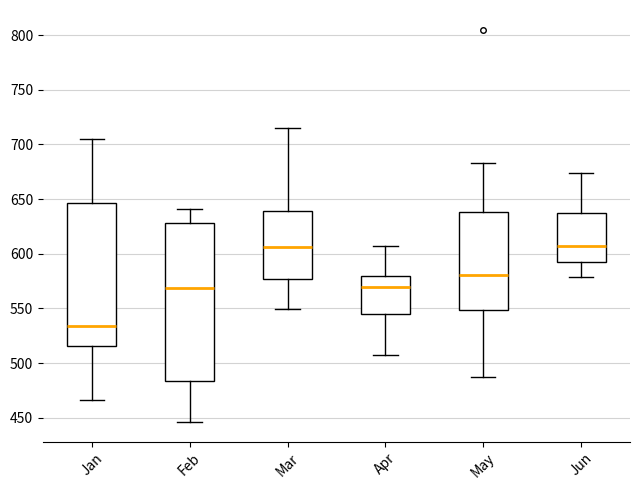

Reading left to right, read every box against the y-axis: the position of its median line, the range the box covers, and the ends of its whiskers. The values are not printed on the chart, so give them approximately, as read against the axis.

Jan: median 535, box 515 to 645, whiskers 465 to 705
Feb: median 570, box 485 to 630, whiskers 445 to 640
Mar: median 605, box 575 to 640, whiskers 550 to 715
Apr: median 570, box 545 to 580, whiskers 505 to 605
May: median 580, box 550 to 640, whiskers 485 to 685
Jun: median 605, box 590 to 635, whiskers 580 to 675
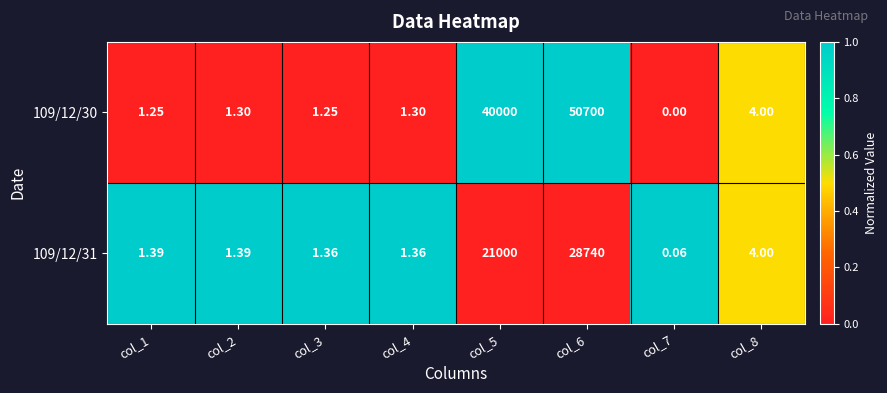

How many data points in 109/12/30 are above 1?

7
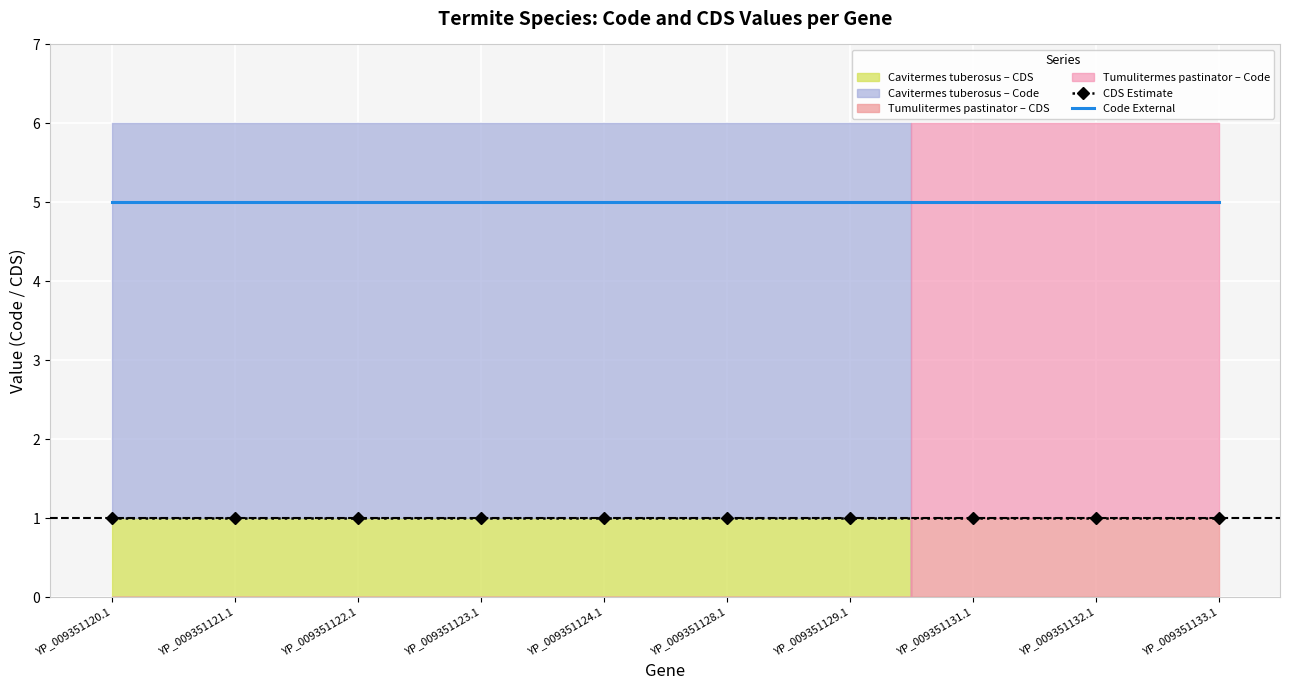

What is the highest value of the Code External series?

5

ASSIGNMENT:
Output everything from the line containing "Jan: median 535, box" down to the end of the listing above as a Markdown table with the columns Row and Line. Number each row, skip blank lines, and leave out the pictures.

RESPONSE TO THE EXERCISE:
| Row | Line |
|---|---|
| 1 | Jan: median 535, box 515 to 645, whiskers 465 to 705 |
| 2 | Feb: median 570, box 485 to 630, whiskers 445 to 640 |
| 3 | Mar: median 605, box 575 to 640, whiskers 550 to 715 |
| 4 | Apr: median 570, box 545 to 580, whiskers 505 to 605 |
| 5 | May: median 580, box 550 to 640, whiskers 485 to 685 |
| 6 | Jun: median 605, box 590 to 635, whiskers 580 to 675 |
| 7 | How many data points in 109/12/30 are above 1? |
| 8 | 7 |
| 9 | What is the highest value of the Code External series? |
| 10 | 5 |